İş emri 1 |
Hz. Âdem'in tevbesini anlatan metne göre aşağıdakileri kısaca cevaplayın:
(a) Hz. Âdem, Muhammed'in ismini nerede yazılı gördüğünü söylüyor?
(b) Şiirin sonunda parantez içinde hangi isim veriliyor?
(c) Son paragrafa göre Hz. Âdem tevbe etmek istediğinde neyi bulamadı?
İş emri 2 | Hz. Âdem'in tevbesini anlatan metinde "Hz. Âdem uzun" sözlerinden "onun hatırına affettim." sözlerine kadar olan kısmı aynen aktarın.

37- Derken Adem Rabbinden bir takım kelimeler aldı (belleyip yalvardı). Allah (cc) da tevbesini kabul etti. Çünkü Allah (cc) tevbeleri kabul eden ve merhameti bol olandır.
Hz. Âdem uzun yıllar nedâmet ateşiyle yandı. Gözyaşları sel oldu. Rabbine yalvarıp niyaz etti. ‘Bi hakkı muhammedin iğfır li; Muhammed (sav) hakkı için beni affet!’
- Ya Âdem, Muhammed’i nerden tanırsın?
- Canım tenime geldiğinde, arşın sütunlarında Zâtının isminin yanında onun ismi yazılıydı. Anladım ki O, nezdinde çok kıymetli olmalı.
- Evet, o senin zürriyetinden; senden sonra gelecek son Nebi. Ama o, ilk nurunu yarattığım, âlemlere rahmet olan nebiyi âhir zamandır. Seni onun hatırına affettim.
Hz. Âdem birtakım kelimelerle imtihan oldu. Bu kez imtihanı kazandı ve tevbesi kabul oldu. Çünkü Rabbisi tevbeleri kabul eden, çok merhamet sahibidir.
Merhamet kıl hâlime, etme perişan yâ Kerim
Rahmetin çok, eyledimse cürm ü isyan yâ Kerim
Sen dedin ‘Lâ taknatu min rahmetillâh’ ey Hüdâ
Kesmezem Senden ümidim eyle ihsan yâ Kerim. (Mehmet Şevket)
Hz. Âdem, bu günahına pişman olup Allah'a yönelerek tevbe etmek istediğinde, Allah'tan bağışlanma dilemek için uygun kelimeler bulamadı. Allah da, pişman olduğu için ona acıdı ve gerekli sözleri öğretti. Hz. Âdem, Rabbinden öğrendiği kelimelerle pişmanlığını itiraf etti. Rabbine Rabbinin kelimeleriyle duâ ettiler. Rabbimiz rahmetinden affetmek için kendisine nasıl yalvaracağımızı da öğretiyor.

Sağlanan liste |
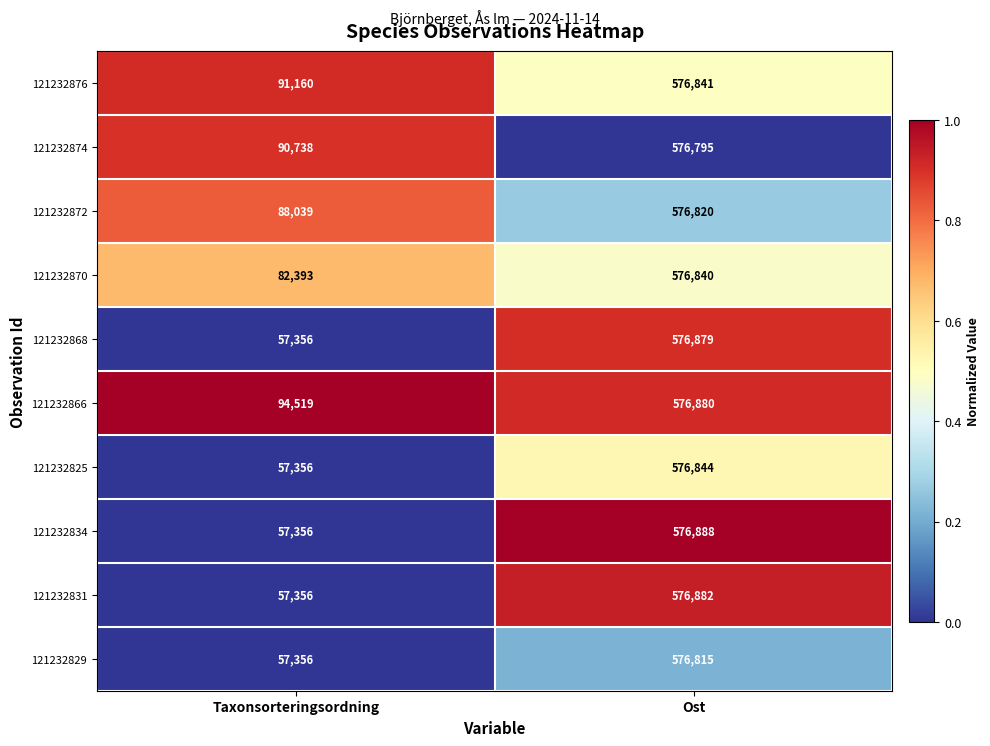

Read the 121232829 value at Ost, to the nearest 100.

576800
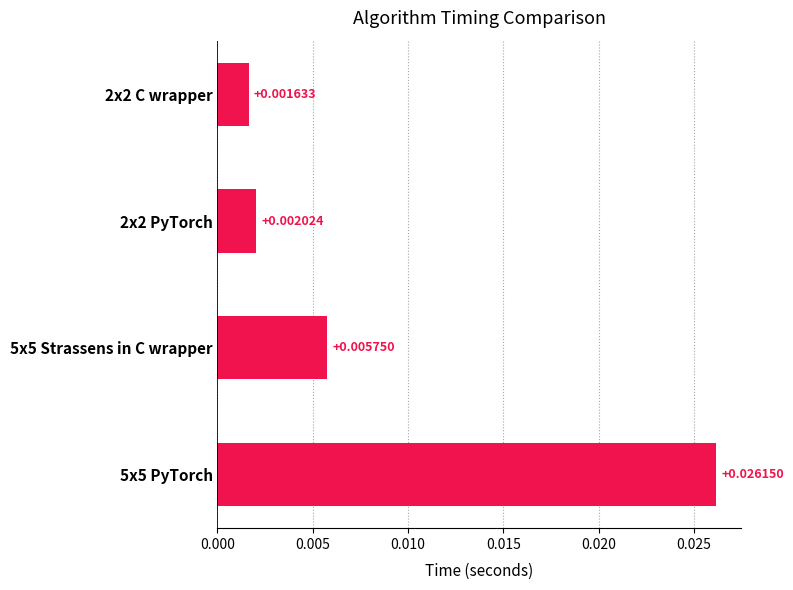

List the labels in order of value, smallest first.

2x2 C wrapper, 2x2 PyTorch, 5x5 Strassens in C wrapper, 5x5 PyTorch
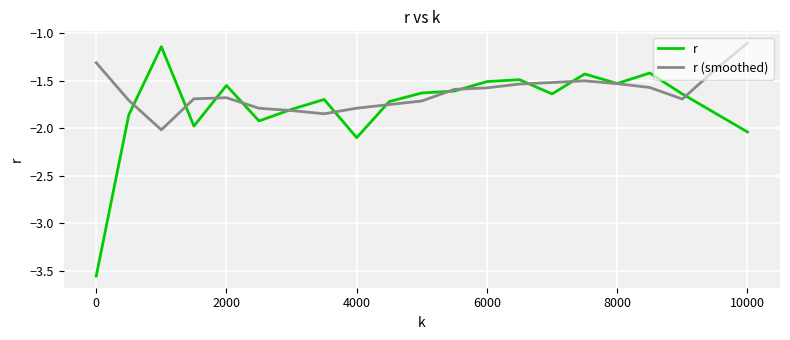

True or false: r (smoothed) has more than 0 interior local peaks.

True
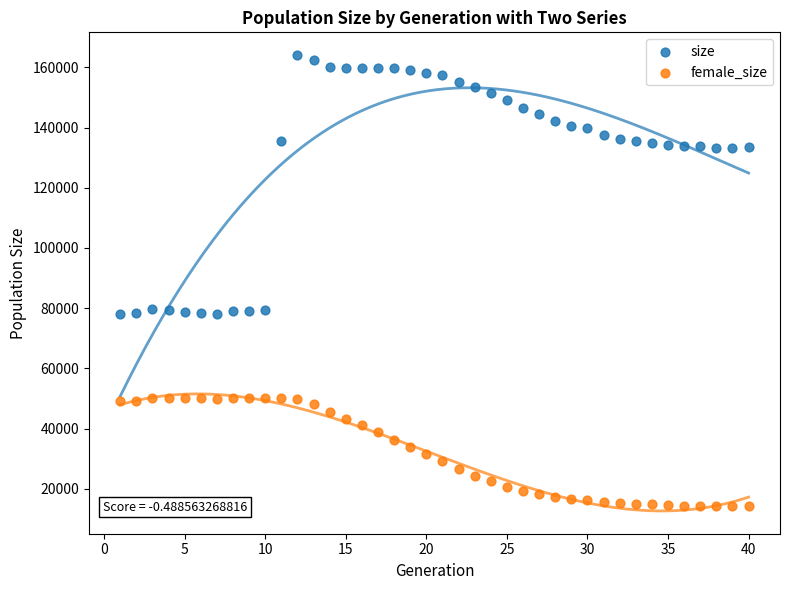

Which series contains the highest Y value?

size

...

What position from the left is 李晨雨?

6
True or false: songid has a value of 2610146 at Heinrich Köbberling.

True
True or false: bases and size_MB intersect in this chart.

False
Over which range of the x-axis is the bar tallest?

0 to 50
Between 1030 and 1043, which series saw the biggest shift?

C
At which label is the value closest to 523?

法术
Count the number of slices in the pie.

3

Beklenen cevap 1 |
(a) Arşın sütunlarında, Allah'ın isminin yanında.
(b) Mehmet Şevket.
(c) Allah'tan bağışlanma dilemek için uygun kelimeleri.

Beklenen cevap 2 |
Hz. Âdem uzun yıllar nedâmet ateşiyle yandı. Gözyaşları sel oldu. Rabbine yalvarıp niyaz etti. ‘Bi hakkı muhammedin iğfır li; Muhammed (sav) hakkı için beni affet!’
- Ya Âdem, Muhammed’i nerden tanırsın?
- Canım tenime geldiğinde, arşın sütunlarında Zâtının isminin yanında onun ismi yazılıydı. Anladım ki O, nezdinde çok kıymetli olmalı.
- Evet, o senin zürriyetinden; senden sonra gelecek son Nebi. Ama o, ilk nurunu yarattığım, âlemlere rahmet olan nebiyi âhir zamandır. Seni onun hatırına affettim.